À Yaoundé, le henné demeure une pratique culturelle profondément enracinée. Entre art, tradition et transmission, il continue d’accompagner les grands moments de la vie féminine
Dans les rues de Yaoundé au Cameroun, le parfum du henné flotte dans l’air, rappelant que certaines traditions ne se démodent jamais. Dame Hadiza Ousmanou, artisane passionnée, qui transforme depuis près de dix ans la simple pâte de henné en véritables œuvres d’art sur la peau et décrite par de nombreuses femmes comme étant l’une des expertes de cet art.
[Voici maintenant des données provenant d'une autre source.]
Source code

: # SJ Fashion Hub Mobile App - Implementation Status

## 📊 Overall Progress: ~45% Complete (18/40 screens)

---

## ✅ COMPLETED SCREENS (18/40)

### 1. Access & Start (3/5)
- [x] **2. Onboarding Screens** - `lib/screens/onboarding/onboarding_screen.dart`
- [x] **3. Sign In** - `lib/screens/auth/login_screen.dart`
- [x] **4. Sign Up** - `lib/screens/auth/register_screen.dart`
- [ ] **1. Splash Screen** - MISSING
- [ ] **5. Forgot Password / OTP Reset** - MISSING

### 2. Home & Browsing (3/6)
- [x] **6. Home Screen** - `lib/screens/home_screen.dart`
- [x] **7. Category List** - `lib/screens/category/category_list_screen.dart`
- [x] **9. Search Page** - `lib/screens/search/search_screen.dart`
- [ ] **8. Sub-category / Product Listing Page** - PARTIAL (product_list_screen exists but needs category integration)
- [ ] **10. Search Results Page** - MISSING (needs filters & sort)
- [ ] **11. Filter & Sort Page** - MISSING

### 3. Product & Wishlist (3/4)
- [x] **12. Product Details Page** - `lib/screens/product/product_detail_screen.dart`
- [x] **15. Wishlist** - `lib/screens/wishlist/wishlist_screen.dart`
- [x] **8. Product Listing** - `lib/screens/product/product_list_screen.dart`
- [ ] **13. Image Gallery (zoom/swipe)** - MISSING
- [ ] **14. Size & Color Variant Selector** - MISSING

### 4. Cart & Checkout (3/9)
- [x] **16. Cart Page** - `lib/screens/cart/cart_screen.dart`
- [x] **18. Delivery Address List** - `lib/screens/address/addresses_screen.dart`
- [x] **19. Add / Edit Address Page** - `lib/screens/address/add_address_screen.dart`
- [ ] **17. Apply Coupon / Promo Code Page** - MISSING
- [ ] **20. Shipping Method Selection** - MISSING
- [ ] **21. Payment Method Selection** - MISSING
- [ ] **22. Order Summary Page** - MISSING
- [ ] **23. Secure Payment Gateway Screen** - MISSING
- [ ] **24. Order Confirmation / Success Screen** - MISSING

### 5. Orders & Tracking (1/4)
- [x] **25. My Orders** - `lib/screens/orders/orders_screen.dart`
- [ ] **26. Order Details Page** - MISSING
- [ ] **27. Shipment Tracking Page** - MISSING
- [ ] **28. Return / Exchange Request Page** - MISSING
Dans son atelier situé au quartier Manguier, la préparation du henné n’est pas un geste anodin. Chaque ingrédient miest choisi avec soin. Selon la teinte désirée et la carnation de la cliente, Madame Hadiza ajuste sa formule, garantissant un résultat à la fois harmonieux et éclatant. La patience et la précision sont les clés pour que le henné révèle toute sa beauté. Ici, chaque geste, chaque motif, chaque couleur raconte une histoire.
Chaque dessin est entièrement réalisé à la main. Fleurs délicates, motifs traditionnels ou formes inspirées de la modernité : le henné s’adapte à l’imaginaire de chacune, donnant naissance à des œuvres uniques et personnelles. « Chaque cliente est une toile, chaque motif raconte un moment de sa vie », confie Madame Hadiza.
Le henné accompagne les grands moments : mariages, fêtes religieuses ou cérémonies traditionnelles. Symbole de beauté et de féminité, il est aussi porteur de bénédictions et de joie partagée. Au Cameroun, la tradition musulmane permet à la jeune fille de choisir librement les parties du corps à orner, un usage qui diffère toutefois de certaines coutumes observées dans d’autres pays africains, où les usages se montrent plus restrictifs.
Mais le henné ne se limite pas à l’esthétique. Il joue un rôle social fondamental : il crée des rencontres, renforce les liens entre femmes et nourrit un sentiment d’appartenance à la communauté. Pour de nombreuses artisanes, il représente également une source de revenus précieuse, contribuant à leur indépendance économique.
Ainsi, le henné continue de vivre au rythme des générations camerounaises. Plus qu’un simple ornement, il est le témoin d’une culture vivante, capable de traverser les âges tout en conservant sa magie intacte.